Lakers Offering More Than Words in Effort to Heal Los Angeles’ Racial Divide

EL SEGUNDO, Calif. — The cops, with their natty reversible "LAPD" jerseys worn with the white on the outside, started warming up at the east basket. A group of men aged 16-25 from the inner city, with no uniforms but so many Jordans and Kobes to make up the flat-out superior sneaker gear, started warming up at the west basket.

On this rare rain-soaked Southern California Saturday afternoon, the Lakers had invited members of the Los Angeles Police Department to play basketball in their gym against the young men from South Central L.A.

It was the third time in November the Lakers had opened their practice facility for this type of meeting. And it was proof that the NBA is taking action on an issue its officials and players like-mindedly wanted their league to lead.   

Delivering more than just preachy, wishful words.

Actually doing something.

But positive developments are not the same lightning rods as violent tragedies.

People staying alive do not make the same headlines as people being killed.

So what difference could this really make?

Lakers forward Tarik Black addresses the group. The youths half-jokingly ask for the Mercedes-Benz key dangling from Black's hand. He indulges them with idle hoops chitchat in a language they know well.

"The person who talks the most cash money [is] usually the worst guy on the floor, though," Black says with a smile.

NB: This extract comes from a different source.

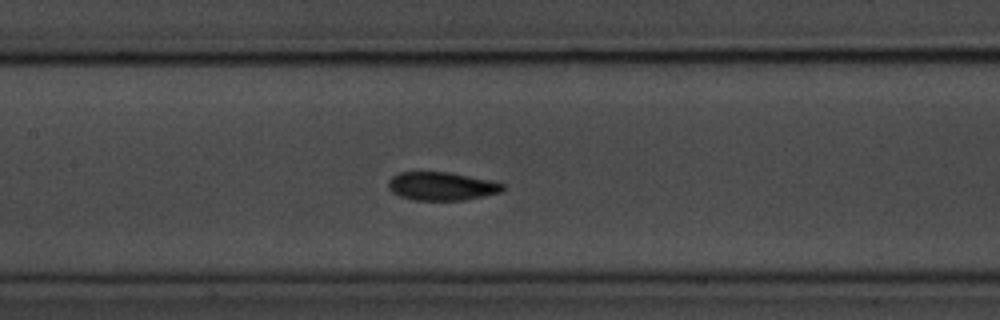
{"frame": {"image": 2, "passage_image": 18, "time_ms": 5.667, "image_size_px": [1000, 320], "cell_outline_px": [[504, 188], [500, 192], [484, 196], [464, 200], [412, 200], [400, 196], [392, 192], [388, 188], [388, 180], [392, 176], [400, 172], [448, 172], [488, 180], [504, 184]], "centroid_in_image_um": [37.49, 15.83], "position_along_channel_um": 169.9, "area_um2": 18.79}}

Black then explains that he's from one of the original neighborhoods with an epic racial divide, North Memphis. So he knows all about being stigmatized as a black kid with all these tattoos...except now he has his bachelor's degree, plus a master's degree in African-American studies. He's also pursuing his real estate license, all while making seven figures in the NBA.

Black, 25, notes something else: "My first coach—my first mentor—was a police officer."